#### PAGE EXCERPT:
-----

Safe-Sora: Safe Text-to-Video Generation via Graphical Watermarking¶

Conference: NeurIPS 2025 arXiv: 2505.12667 Code: https://github.com/Sugewud/Safe-Sora Area: Video Generation / Digital Watermarking / Copyright Protection Keywords: Graphical Watermarking, Video Generation, Mamba, 3D Wavelet Transform, Adaptive Matching

TL;DR¶

Safe-Sora is the first method to embed graphical watermarks (e.g., logo images) directly into the video generation pipeline. It employs a coarse-to-fine adaptive matching strategy to assign watermark patches to visually similar frames and regions, and designs a 3D wavelet transform-enhanced Mamba architecture for spatiotemporal fusion. The method substantially outperforms all baselines in both video quality (FVD 3.77 vs. the second-best 154.35) and watermark fidelity.

Background & Motivation¶

The rapid proliferation of generative video models (e.g., Sora, VideoCrafter2, Open-Sora) has intensified the demand for copyright protection of AI-generated content. While mature invisible watermarking schemes exist for image generation, video generation watermarking remains severely underdeveloped. The few existing video watermarking methods (VideoShield, LVMark) embed only low-capacity binary strings, failing to exploit the inherently high information bandwidth of video. Videos possess far greater embedding capacity than images, making them well-suited for graphical watermarks (logos/icons)—a form of copyright identifier that is more intuitive, visually verifiable, and reliable in practical authentication scenarios.

The authors identify a key empirical phenomenon: watermark embedding quality is highly correlated with the visual similarity between the watermark and the cover content. Testing a classical image steganography network on 1,000 image pairs reveals that higher visual similarity between the cover image and the watermark (lower LPIPS) consistently leads to improved embedding quality (higher PSNR) and better watermark extraction. This observation directly motivates the core design of the proposed method.

Core Problem¶

How to embed graphical watermarks during video generation—not a simple binary string but a complete logo image, which demands significantly higher information capacity and embedding precision.

-----

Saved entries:
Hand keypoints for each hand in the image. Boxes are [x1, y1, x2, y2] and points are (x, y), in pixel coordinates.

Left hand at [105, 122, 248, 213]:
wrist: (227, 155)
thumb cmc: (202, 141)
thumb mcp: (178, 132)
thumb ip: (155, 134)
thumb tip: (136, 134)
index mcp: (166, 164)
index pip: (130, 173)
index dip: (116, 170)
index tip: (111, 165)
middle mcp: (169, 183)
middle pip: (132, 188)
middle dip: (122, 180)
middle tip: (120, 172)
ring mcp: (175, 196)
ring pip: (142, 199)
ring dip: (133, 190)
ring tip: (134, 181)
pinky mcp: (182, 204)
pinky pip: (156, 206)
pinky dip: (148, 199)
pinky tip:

-----

#### TASK ITEM:
Write out the Safe-Sora text from "The rapid proliferation" up to and including "practical authentication scenarios.", substituting "immature" for "underdeveloped".

#### SOLUTION FOR THIS EXERCISE:
The rapid proliferation of generative video models (e.g., Sora, VideoCrafter2, Open-Sora) has intensified the demand for copyright protection of AI-generated content. While mature invisible watermarking schemes exist for image generation, video generation watermarking remains severely immature. The few existing video watermarking methods (VideoShield, LVMark) embed only low-capacity binary strings, failing to exploit the inherently high information bandwidth of video. Videos possess far greater embedding capacity than images, making them well-suited for graphical watermarks (logos/icons)—a form of copyright identifier that is more intuitive, visually verifiable, and reliable in practical authentication scenarios.